How common is it for men with diabetes to develop sexual problems?
Many of my patients who are having problems getting or maintaining an erection feel they are not ‘normal’, but in fact erectile dysfunction (or ED), is very common, as it affects at least one in 10 men. Unfortunately, men with diabetes are more likely to experience difficulties: research shows that around half are likely to be affected. It is estimated that only about 10% of men with ED receive treatment for it, probably because many do not know there is help available or feel they cannot talk about it.

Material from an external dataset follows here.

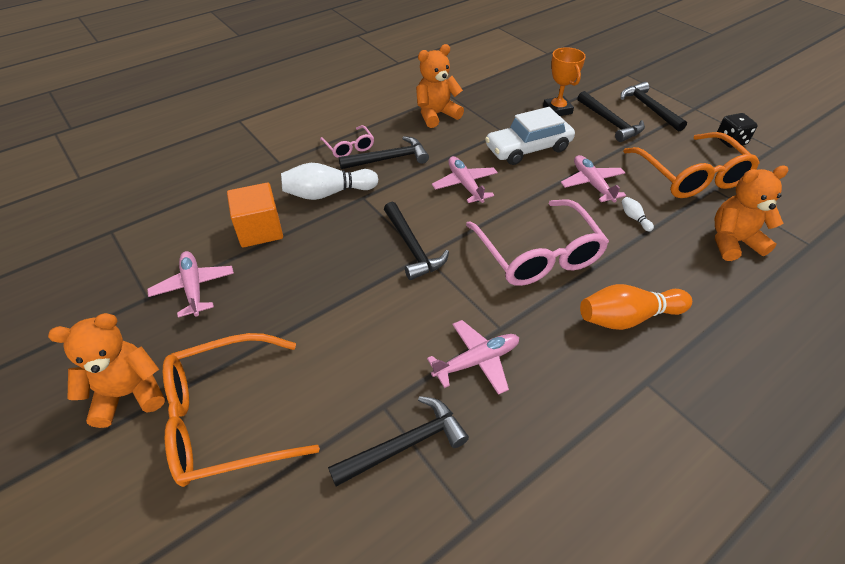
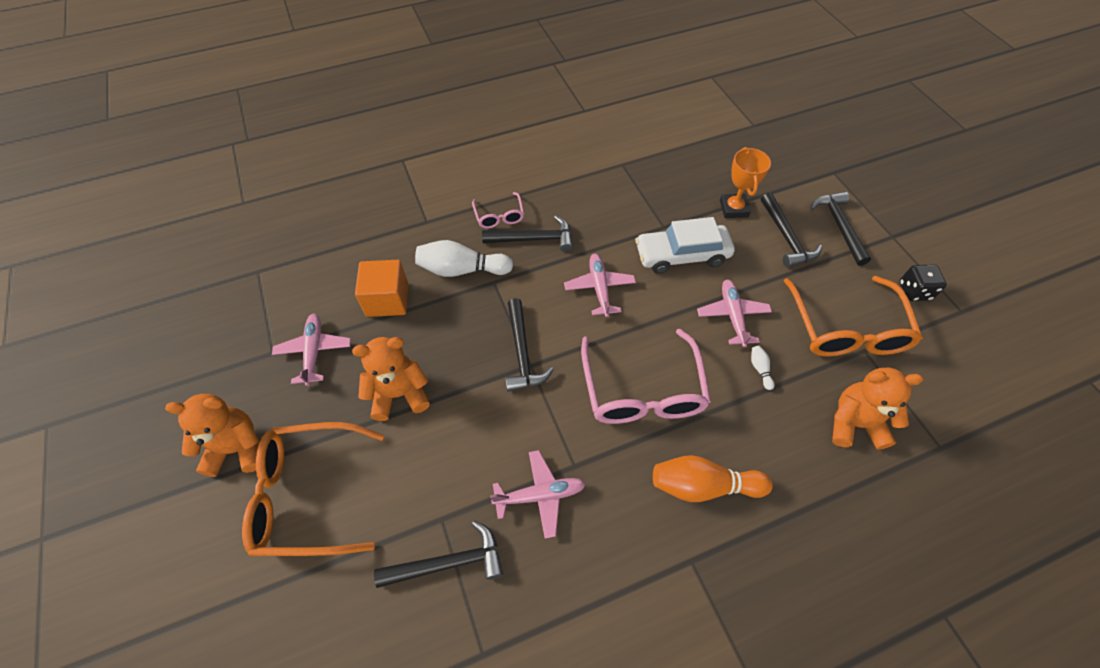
camera: 15 degrees right, 10 degrees up
(436, 115) = (601, 190): orange teddy bear -> orange teddy bear (399, 394)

But once you’ve taken that first step, the good news is that there are effective treatments available.
Why are men with diabetes more likely to experience ED?
A high blood glucose level in itself is associated with a greater risk of ED. Another potential cause is damage to small blood vessels or nerve supplies, which are known complications of diabetes, so aiming for really good blood glucose control over the long term is important, as this can help prevent all kinds of complications. Men with diabetes are also more likely than average to have other conditions, such as high blood pressure, heart disease or depression, and may be taking medication that can have ED as a side effect. ED is also more likely to occur as men get older, but it can become a problem for men with diabetes about 10-15 years earlier than average. There are some factors that can increase the likelihood of ED in men of all ages, such as obesity, smoking, excess alcohol; and stress, so adopting a healthy lifestyle as early in life as possible is a key way to minimise their effects. Physical exercise also has a positive effect on ED, at all ages.
How does ED typically affect men emotionally?
ED can have a huge impact on men’s emotional life, as it can affect their confidence, self-esteem and mood. Having a long-term condition like diabetes can be hard to cope with at the best of times, and having sexual problems does nothing to make it easier. In some men, this even leads to clinical depression. Intimate relationships can also be profoundly affected. There is a real risk of men with ED losing interest in sex, or withdrawing from all intimate contact, with consequent damage to a loving relationship. A failure in sexual advances can knock confidence and make couples drift apart, with the man occasionally becoming emotionally as well as physically distanced from the relationship.
What treatments are available and are they effective and safe?
Thankfully there are many effective treatments for ED that are available through your doctor. The first step will be to assess exactly how you are affected (through a confidential questionnaire), and then to suggest which treatments might work for you. Tablets are usually the first line of treatment; there are three types commonly used and men with diabetes and ED generally respond well to them. Penile injection therapy can also be very effective. Other options include MUSE (applying a small pellet of a drug via the urethra), using a vacuum pump, and – less commonly – hormone treatment or penile prosthesis. I also advise my patients to make positive lifestyle changes, such as stopping smoking, cutting down on alcohol, losing weight and reducing stress, as they can potentially make a difference to ED and, of course, benefit your general health too.
What are the best ways to ensure your relationship survives a diagnosis of ED?
It is always best to admit that there is a problem and talk about it with your partner as having your partner’s understanding and support is crucial before and during treatment. Sometimes, for example, partners can unwittingly put pressure on men to ‘perform’, which only makes the problem worse. The next step is to seek further help from your doctor. Depending on each individual’s needs, a mixture of counselling, such as relationship therapy or sex therapy, with medication can be helpful.
Why is it important to seek medical advice about ED whether you're in a relationship or not?
Good sexual health is an important part of general good health (5) and ED is important to address regardless of whether you currently have a partner or not. Erectile dysfunction can cause significant distress whenever it occurs. For men with diabetes, the onset of ED might be the first warning sign of other conditions, such as heart disease or nerve damage (neuropathy), even if you don’t have other symptoms. So it is important not to ignore ED if you have diabetes, as improving your blood glucose control and lifestyle will help to prevent any problems getting worse.